From 1895 the parish priest was Fr Francis John Gillow who made some alterations to the interior of the church. The floor was lowered by about 2 ft and the steps at the west entrance were removed. At the same time Pugin's altar was moved to a side chapel and the rood screen was relocated to the west end of the church and altered to fit. In 1906 Gillow installed a new main altar, a pulpit, benches, and Stations of the Cross.

In 2011 the parish was linked with that of St Joseph, Wesham, and in 2013 the two joined to become the Parish of the Holy Cross.

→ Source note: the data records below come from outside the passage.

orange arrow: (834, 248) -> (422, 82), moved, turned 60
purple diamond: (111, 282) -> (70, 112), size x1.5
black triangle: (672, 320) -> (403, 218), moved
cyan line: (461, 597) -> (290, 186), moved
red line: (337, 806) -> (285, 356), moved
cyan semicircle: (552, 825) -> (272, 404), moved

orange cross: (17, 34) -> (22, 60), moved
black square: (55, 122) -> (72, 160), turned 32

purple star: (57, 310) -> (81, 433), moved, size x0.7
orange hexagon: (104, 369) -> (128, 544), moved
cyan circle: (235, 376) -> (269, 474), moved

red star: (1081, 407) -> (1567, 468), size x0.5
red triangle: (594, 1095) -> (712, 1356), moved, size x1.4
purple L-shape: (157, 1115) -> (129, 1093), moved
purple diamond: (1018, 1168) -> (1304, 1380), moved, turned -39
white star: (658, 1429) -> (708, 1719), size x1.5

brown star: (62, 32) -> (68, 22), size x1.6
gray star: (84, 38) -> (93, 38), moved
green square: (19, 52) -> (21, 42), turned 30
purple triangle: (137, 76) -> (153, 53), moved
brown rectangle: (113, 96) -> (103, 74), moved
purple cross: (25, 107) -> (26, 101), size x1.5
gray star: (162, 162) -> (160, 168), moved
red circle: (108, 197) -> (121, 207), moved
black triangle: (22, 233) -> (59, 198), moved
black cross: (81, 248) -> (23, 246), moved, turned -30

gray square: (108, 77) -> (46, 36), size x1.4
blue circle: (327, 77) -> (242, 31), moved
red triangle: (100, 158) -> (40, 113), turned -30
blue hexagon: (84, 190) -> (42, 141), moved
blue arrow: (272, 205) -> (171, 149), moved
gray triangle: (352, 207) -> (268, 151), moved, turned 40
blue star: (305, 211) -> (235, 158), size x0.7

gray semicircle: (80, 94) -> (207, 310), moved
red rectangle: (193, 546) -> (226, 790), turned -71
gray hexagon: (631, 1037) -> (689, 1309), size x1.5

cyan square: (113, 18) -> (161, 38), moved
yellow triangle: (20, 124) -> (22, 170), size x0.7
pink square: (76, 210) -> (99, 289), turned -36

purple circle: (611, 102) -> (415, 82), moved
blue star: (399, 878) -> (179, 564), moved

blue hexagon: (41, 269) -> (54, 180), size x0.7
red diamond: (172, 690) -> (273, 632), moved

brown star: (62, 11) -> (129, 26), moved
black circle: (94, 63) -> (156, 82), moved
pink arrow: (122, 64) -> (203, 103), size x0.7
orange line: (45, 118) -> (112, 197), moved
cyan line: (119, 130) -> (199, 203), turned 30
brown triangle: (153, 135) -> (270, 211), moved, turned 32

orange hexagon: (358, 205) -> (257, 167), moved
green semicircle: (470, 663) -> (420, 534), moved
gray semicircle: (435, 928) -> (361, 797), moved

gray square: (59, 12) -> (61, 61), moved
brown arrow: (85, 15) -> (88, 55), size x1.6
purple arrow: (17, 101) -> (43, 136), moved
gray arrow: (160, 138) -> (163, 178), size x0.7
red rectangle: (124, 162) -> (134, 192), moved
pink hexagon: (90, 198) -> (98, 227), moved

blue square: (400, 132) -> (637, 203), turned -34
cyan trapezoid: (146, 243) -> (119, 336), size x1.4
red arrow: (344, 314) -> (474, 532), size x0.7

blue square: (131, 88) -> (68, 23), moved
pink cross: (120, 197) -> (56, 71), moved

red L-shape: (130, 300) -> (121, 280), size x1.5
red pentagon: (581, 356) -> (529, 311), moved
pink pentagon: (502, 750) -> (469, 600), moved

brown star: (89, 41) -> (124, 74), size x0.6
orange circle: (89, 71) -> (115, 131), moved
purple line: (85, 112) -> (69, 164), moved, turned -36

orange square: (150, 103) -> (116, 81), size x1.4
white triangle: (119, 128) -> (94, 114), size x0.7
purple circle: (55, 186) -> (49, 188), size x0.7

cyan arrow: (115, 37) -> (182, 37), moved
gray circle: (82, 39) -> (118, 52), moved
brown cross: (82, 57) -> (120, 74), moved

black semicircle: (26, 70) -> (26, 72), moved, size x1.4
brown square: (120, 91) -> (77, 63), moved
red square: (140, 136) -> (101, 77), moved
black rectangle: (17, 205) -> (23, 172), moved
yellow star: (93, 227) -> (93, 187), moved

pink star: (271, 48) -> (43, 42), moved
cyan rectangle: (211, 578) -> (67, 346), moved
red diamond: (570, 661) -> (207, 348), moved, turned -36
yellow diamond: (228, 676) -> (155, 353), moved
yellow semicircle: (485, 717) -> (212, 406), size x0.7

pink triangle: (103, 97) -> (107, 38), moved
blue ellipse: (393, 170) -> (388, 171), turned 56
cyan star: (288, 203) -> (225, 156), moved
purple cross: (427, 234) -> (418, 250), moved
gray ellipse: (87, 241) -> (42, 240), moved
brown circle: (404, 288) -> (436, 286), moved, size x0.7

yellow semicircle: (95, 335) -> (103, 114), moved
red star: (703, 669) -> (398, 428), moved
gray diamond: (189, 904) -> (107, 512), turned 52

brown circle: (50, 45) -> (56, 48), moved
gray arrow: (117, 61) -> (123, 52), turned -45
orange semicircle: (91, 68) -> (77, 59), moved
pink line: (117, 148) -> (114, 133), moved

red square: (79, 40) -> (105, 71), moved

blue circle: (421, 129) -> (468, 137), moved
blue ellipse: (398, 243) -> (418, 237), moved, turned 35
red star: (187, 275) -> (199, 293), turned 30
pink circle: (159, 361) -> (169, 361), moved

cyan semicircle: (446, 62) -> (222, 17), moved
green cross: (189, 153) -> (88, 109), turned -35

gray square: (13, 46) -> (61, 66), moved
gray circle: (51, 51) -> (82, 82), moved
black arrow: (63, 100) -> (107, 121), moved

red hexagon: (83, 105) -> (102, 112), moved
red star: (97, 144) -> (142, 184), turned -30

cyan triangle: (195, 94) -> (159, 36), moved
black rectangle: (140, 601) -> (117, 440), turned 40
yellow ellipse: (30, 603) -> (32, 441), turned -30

In the 1930s the church social club had its own snooker team which won a couple of trophies. The church website maintains links to a number of documents of historical interest.

==Architecture==

===Exterior===
The church is built in sandstone from Longridge, and has slate roofs. It is in early Decorated style. It has a five-bay nave with a clerestory and aisles, a south porch, a chancel also with aisles, and a sanctuary without aisles. To the northeast is a vestry block, and at the west end a steeple. The tower has angle buttresses and a stair tower at the southeast corner. There is a moulded west doorway, above which is a two-light window, and a small window to the ringers' chamber. The bell openings have two openings, and above them is a continuous hood mould around the whole tower. On the tower is a broach spire with three tiers of lucarnes and a coronet of blind lucarnes. The spire rises to 100 ft. The gables at the east ends of the nave and the sanctuary have cross finials. Along the sides of the clerestory are five quatrefoil windows with hood moulds. Most of the windows along the aisles have two lights, and the east window has three lights.

===Interior===
Inside the church the five-bay arcade is carried on round piers with tall plinths. There is an organ gallery at the west end. The Lady chapel is at the southeast of the church, and the Sacred Heart Chapel is at the northeast. A few items of church furniture designed by Pugin are still in use, including a triple sedilia, credence table, prie-dieu and candlesticks. Pugin's rood screen was moved to the west end in 1895–6. It is in Caen stone, painted brown, and has a wide central ogee arch flanked by three similar but smaller arches on each side. The painted rood figures, representing the Crucifixion, and also by Pugin, hang on the chancel arch. Pugin's altar has been moved into the Sacred Heart chapel, and has been altered. The other fittings date from the 1906 refurbishment. These include the high altar, in Carrara marble and alabaster, and the elaborate pulpit, also in marble and alabaster. Around the church is a colourful scheme of stained glass windows, dating from the mid-19th century or later. The two-manual pipe organ was built in 1846 by J. C. Bishop of London, and was repaired in 1976 by the Pendlebury Organ Company of Cleveleys.

===Bells===
There is a ring of six bells, all cast in 1844 by Charles and George Mears of the Whitechapel Bell Foundry. They have been described as the first peal of bells to have been rung in an English Catholic church since the Reformation.

==External features==

The churchyard walls and the gateway were also designed by Pugin, and are built in the same stone as the church. The wall runs along Ribby Road and has copings with the appearance of a Mansard roof. The gateway is in the form of an arch. Its top is stepped and has coping similar to that on the wall. The arch is pointed and chamfered, and behind it are buttresses.

==Appraisal==

The church along with the churchyard walls and gateway were designated as Grade II listed buildings on 11 June 1986. Grade II is the lowest of the three grades of listing and is applied to "buildings of national importance and special interest". The architectural historian Nikolaus Pevsner, writing in 1969, says of the church and its architect: "It is a modest building and, like so much of Pugin's, really very impersonal".